M. A. HERVÉ DU PENHOAT; M. P. GAIGEOT; R. VUILLEUMIER; C. R. STIA; I. TAVERNELLI; M. F. POLITIS

Urabandai, Fukushima, Japan

Workshop; X International Workshop on Radiation Damage to DNA; 2008

In order to understand, at a molecular level, direct and indirect effects of ionizing radiations in DNA, in the particular case of irradiation by heavy ions, those used in hadron therapy, we are modelling different types of events.
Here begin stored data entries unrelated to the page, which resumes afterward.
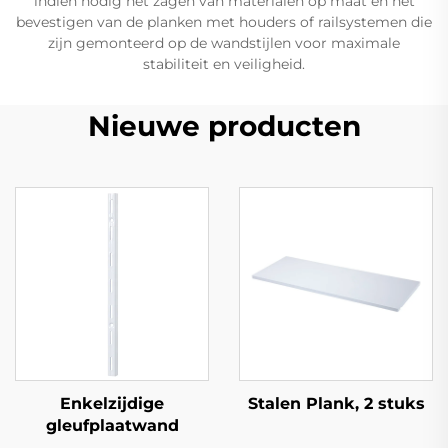
indien nodig het zagen van materialen op maat en het
bevestigen van de planken met houders of railsystemen die
zijn gemonteerd op de wandstijlen voor maximale
stabiliteit en veiligheid.
Nieuwe producten
Enkelzijdige
Stalen Plank, 2 stuks
gleufplaatwand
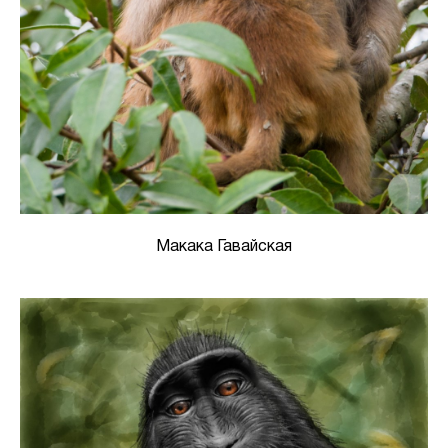
Макака Гавайская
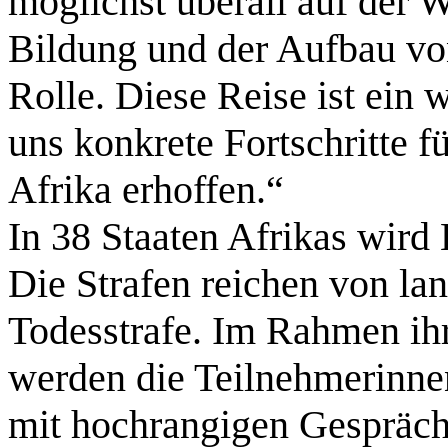
möglichst überall auf der W
Bildung und der Aufbau vo
Rolle. Diese Reise ist ein 
uns konkrete Fortschritte fü
Afrika erhoffen.“
In 38 Staaten Afrikas wird 
Die Strafen reichen von lan
Todesstrafe. Im Rahmen ih
werden die Teilnehmerinne
mit hochrangigen Gespräch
We have first modelled the production of HO2 radical in the ion track generated in liquid water irradiated by swift Argon ions with ab initio simulation by a combined Monte Carlo simulation and Car Parrinello Molecular Dynamics [1], and shown a very good agreement with the experimental measurement [2]. In order to complete this study, the early stages of the Coulomb explosion of a doubly ionized water molecule immersed in liquid water is investigated with Time-Dependent Density Functional Theory molecular dynamics simulations (TD-DFT MD). Our aim is to verify that the double ionization of one target water molecule immersed in liquid water leads to the formation of an atomic oxygen as a direct consequence of the molecule coulomb explosion. To that end, we used TD-DFT MD in which effective molecular orbitals are propagated in time. We have investigated the double ionization of one target water molecule immersed in bulk water following the removal of two electrons from one of its four molecular orbitals, i.e. 1B1, 3A1, 1B2 and 2A1, in turn. We show that the doubly charged water molecule explodes into its three atomic fragments in less than 4 femtoseconds, leading to the formation of one isolated oxygen atom, while we observe also an ultra fast transfer of electron to the ionized molecule in the first femtosecond. A faster dissociation pattern can be observed when the electrons are removed from the most inner shell molecular orbitals. In parallel, we are studying the dissociation of ionized biomolecules in gas phase and in liquid phase. We are, thus, able to simulate the evolution of chemical primary event, in a dozen of femtoseconds, either when the holes are created in water or in the biomolecule. Some examples are shown in the case of the Uracil molecule. 1) M P Gaigeot , et al J. Phys. B: At. Mol. Opt. Phys. 2007 Vol 40 ,12) G. Baldacchino, et al .Nucl. Instrum. Methods. Phys. Res. B., 146:528, 1998.